**TASK DIRECTIONS:** Copy the data below word for word, leaving out the pictures.

(EXTRACTED DATA)

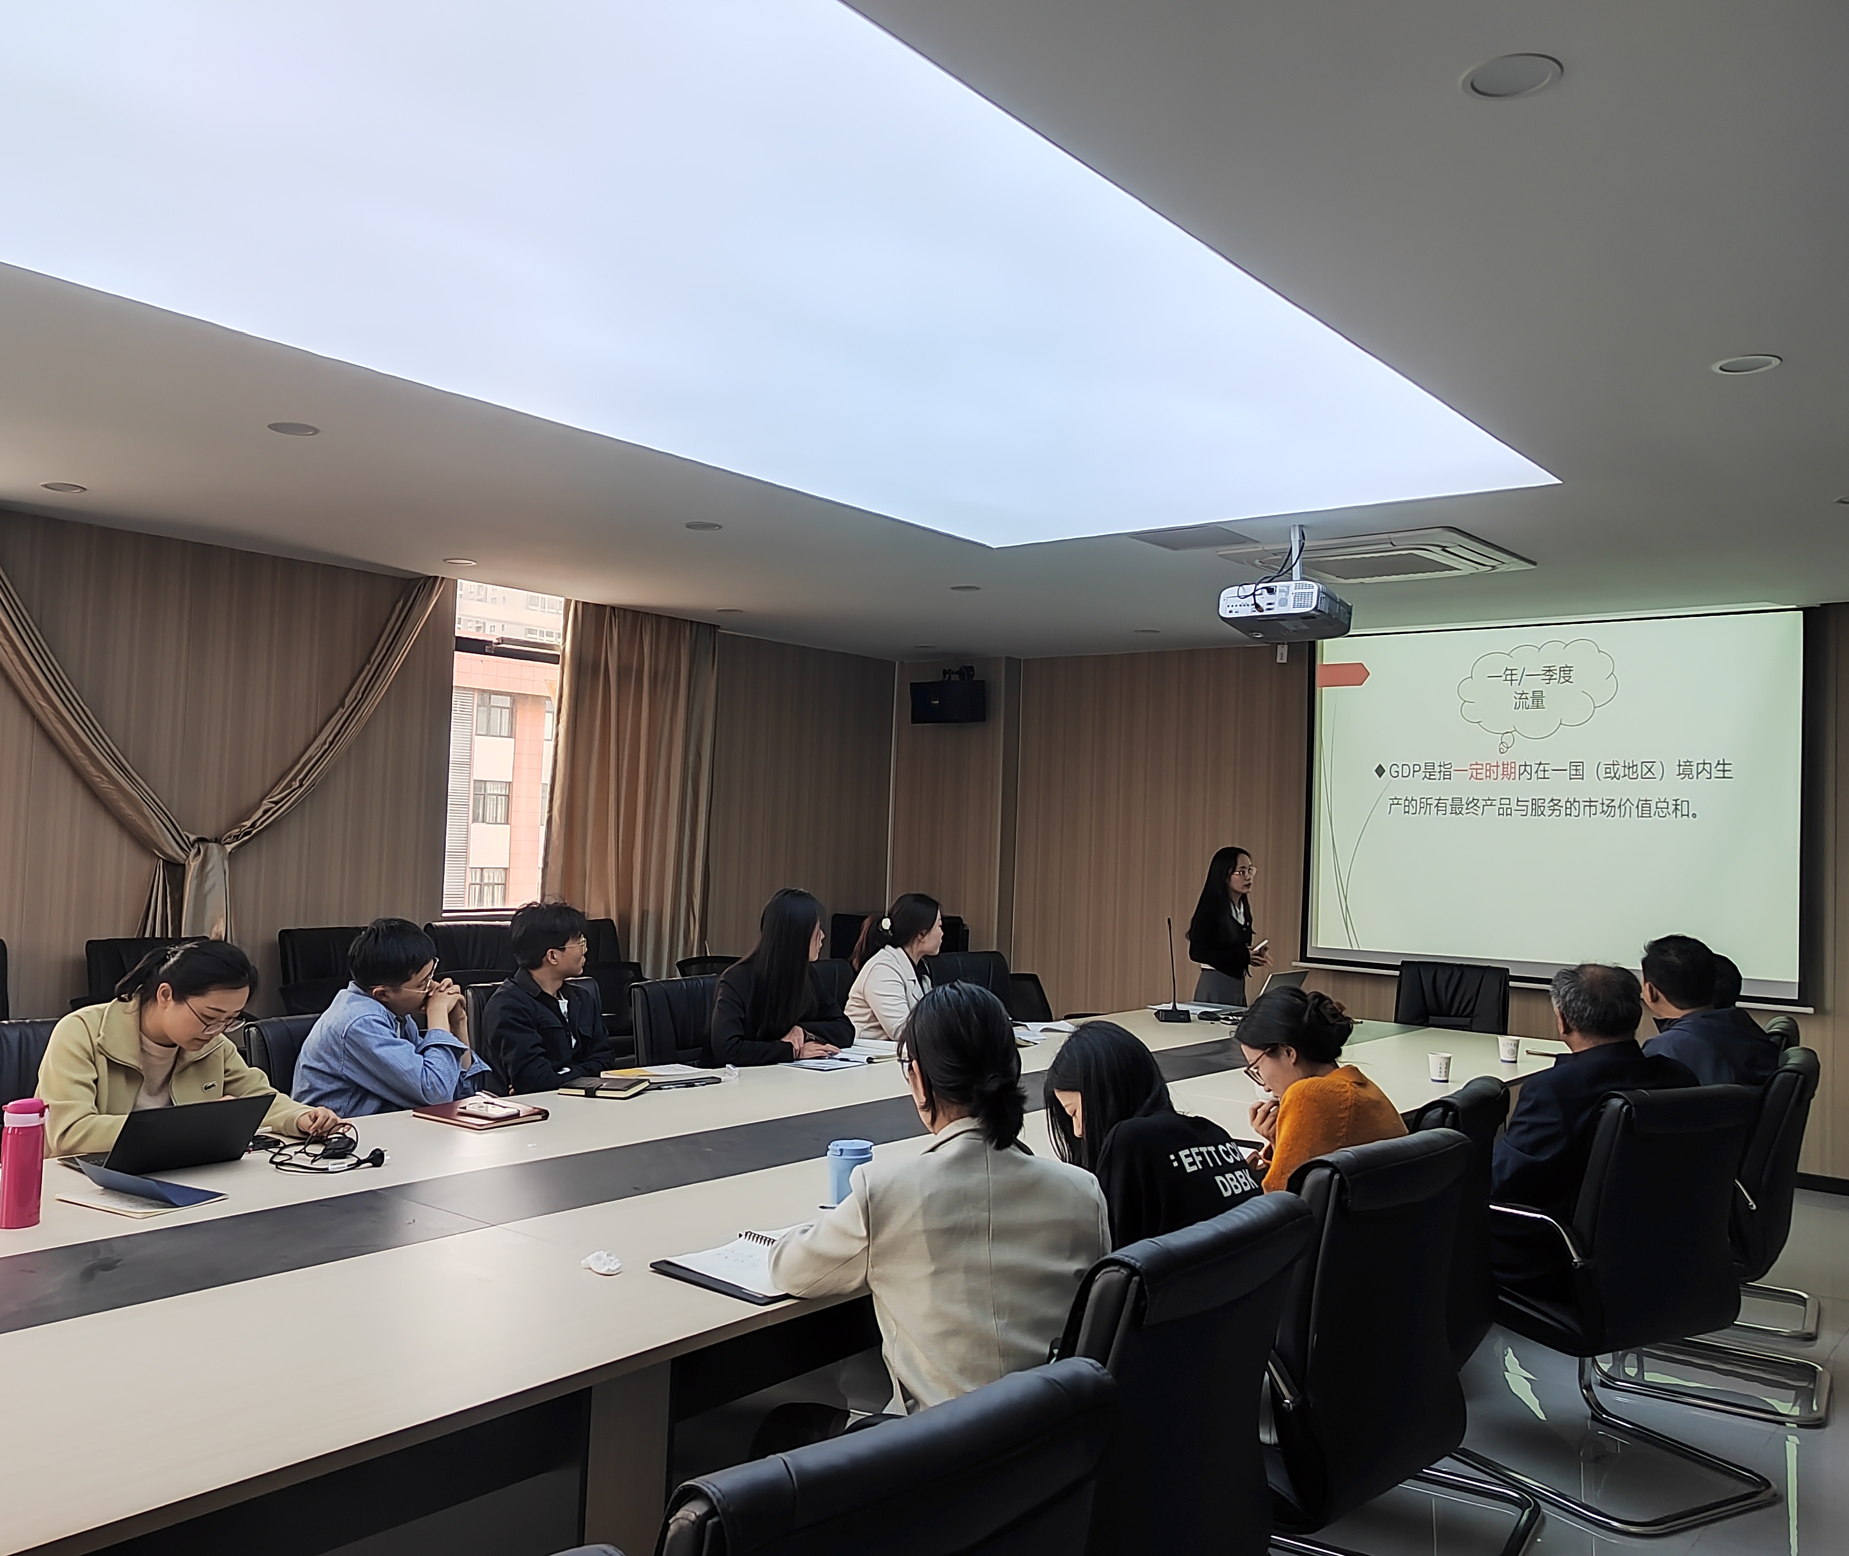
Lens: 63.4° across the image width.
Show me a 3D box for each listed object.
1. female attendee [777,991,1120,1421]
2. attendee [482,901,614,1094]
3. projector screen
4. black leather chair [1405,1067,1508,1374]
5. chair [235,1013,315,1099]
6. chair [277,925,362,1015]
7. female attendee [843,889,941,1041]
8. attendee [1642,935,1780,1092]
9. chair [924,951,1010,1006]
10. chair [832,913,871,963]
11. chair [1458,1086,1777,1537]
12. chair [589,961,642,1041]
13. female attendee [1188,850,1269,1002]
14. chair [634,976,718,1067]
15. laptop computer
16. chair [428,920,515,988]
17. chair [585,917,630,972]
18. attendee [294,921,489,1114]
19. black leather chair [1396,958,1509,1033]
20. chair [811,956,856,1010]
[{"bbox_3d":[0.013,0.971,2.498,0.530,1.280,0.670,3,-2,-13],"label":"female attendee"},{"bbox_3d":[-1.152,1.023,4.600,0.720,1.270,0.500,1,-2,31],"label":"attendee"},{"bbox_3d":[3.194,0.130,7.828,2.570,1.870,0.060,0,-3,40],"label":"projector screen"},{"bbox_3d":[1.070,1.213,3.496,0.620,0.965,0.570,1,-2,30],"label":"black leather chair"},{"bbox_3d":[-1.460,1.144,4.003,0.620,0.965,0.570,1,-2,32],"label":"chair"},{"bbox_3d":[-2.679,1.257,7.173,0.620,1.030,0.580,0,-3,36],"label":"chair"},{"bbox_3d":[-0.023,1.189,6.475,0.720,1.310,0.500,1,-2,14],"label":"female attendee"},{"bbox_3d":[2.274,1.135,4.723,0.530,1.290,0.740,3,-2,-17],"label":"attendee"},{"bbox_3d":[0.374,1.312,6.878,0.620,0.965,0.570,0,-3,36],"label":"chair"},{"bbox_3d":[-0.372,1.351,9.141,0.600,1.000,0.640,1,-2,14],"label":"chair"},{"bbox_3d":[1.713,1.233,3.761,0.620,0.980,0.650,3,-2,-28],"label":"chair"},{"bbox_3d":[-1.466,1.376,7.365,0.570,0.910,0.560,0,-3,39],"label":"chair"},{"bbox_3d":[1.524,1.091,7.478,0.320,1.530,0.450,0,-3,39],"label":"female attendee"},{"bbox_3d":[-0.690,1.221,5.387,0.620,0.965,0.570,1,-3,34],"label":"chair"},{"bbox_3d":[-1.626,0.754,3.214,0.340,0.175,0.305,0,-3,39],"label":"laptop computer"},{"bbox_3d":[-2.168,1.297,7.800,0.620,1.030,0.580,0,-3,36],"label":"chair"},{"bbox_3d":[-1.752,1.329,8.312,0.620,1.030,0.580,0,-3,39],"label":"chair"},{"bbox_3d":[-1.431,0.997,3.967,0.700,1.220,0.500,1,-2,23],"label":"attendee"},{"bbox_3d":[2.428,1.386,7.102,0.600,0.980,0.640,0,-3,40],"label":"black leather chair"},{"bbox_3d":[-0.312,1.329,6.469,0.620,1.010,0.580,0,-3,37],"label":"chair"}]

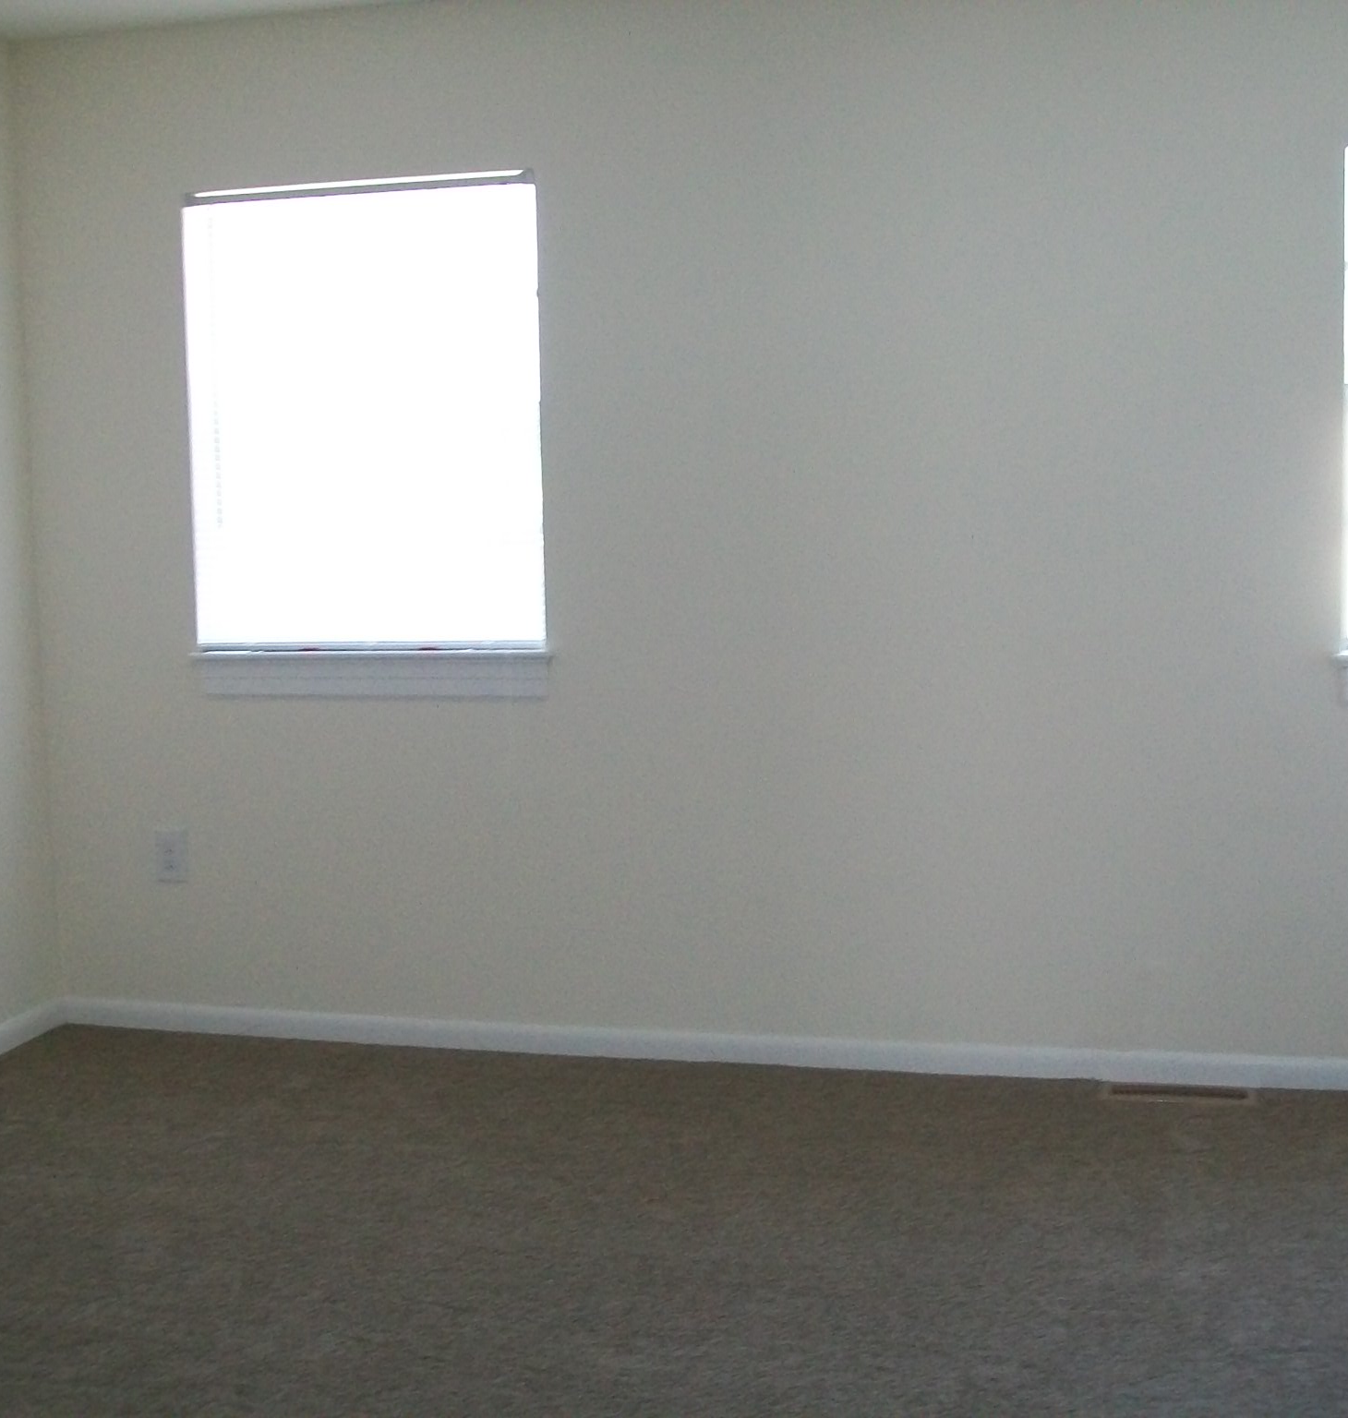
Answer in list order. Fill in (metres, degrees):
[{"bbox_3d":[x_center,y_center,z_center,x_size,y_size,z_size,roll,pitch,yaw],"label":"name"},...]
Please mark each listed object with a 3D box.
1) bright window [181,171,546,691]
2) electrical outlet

(End EXTRACTED DATA)

**EXERCISE RESPONSE:**
Lens: 63.4° across the image width.
Show me a 3D box for each listed object.
1. female attendee [777,991,1120,1421]
2. attendee [482,901,614,1094]
3. projector screen
4. black leather chair [1405,1067,1508,1374]
5. chair [235,1013,315,1099]
6. chair [277,925,362,1015]
7. female attendee [843,889,941,1041]
8. attendee [1642,935,1780,1092]
9. chair [924,951,1010,1006]
10. chair [832,913,871,963]
11. chair [1458,1086,1777,1537]
12. chair [589,961,642,1041]
13. female attendee [1188,850,1269,1002]
14. chair [634,976,718,1067]
15. laptop computer
16. chair [428,920,515,988]
17. chair [585,917,630,972]
18. attendee [294,921,489,1114]
19. black leather chair [1396,958,1509,1033]
20. chair [811,956,856,1010]
[{"bbox_3d":[0.013,0.971,2.498,0.530,1.280,0.670,3,-2,-13],"label":"female attendee"},{"bbox_3d":[-1.152,1.023,4.600,0.720,1.270,0.500,1,-2,31],"label":"attendee"},{"bbox_3d":[3.194,0.130,7.828,2.570,1.870,0.060,0,-3,40],"label":"projector screen"},{"bbox_3d":[1.070,1.213,3.496,0.620,0.965,0.570,1,-2,30],"label":"black leather chair"},{"bbox_3d":[-1.460,1.144,4.003,0.620,0.965,0.570,1,-2,32],"label":"chair"},{"bbox_3d":[-2.679,1.257,7.173,0.620,1.030,0.580,0,-3,36],"label":"chair"},{"bbox_3d":[-0.023,1.189,6.475,0.720,1.310,0.500,1,-2,14],"label":"female attendee"},{"bbox_3d":[2.274,1.135,4.723,0.530,1.290,0.740,3,-2,-17],"label":"attendee"},{"bbox_3d":[0.374,1.312,6.878,0.620,0.965,0.570,0,-3,36],"label":"chair"},{"bbox_3d":[-0.372,1.351,9.141,0.600,1.000,0.640,1,-2,14],"label":"chair"},{"bbox_3d":[1.713,1.233,3.761,0.620,0.980,0.650,3,-2,-28],"label":"chair"},{"bbox_3d":[-1.466,1.376,7.365,0.570,0.910,0.560,0,-3,39],"label":"chair"},{"bbox_3d":[1.524,1.091,7.478,0.320,1.530,0.450,0,-3,39],"label":"female attendee"},{"bbox_3d":[-0.690,1.221,5.387,0.620,0.965,0.570,1,-3,34],"label":"chair"},{"bbox_3d":[-1.626,0.754,3.214,0.340,0.175,0.305,0,-3,39],"label":"laptop computer"},{"bbox_3d":[-2.168,1.297,7.800,0.620,1.030,0.580,0,-3,36],"label":"chair"},{"bbox_3d":[-1.752,1.329,8.312,0.620,1.030,0.580,0,-3,39],"label":"chair"},{"bbox_3d":[-1.431,0.997,3.967,0.700,1.220,0.500,1,-2,23],"label":"attendee"},{"bbox_3d":[2.428,1.386,7.102,0.600,0.980,0.640,0,-3,40],"label":"black leather chair"},{"bbox_3d":[-0.312,1.329,6.469,0.620,1.010,0.580,0,-3,37],"label":"chair"}]

Answer in list order. Fill in (metres, degrees):
[{"bbox_3d":[x_center,y_center,z_center,x_size,y_size,z_size,roll,pitch,yaw],"label":"name"},...]
Please mark each listed object with a 3D box.
1) bright window [181,171,546,691]
2) electrical outlet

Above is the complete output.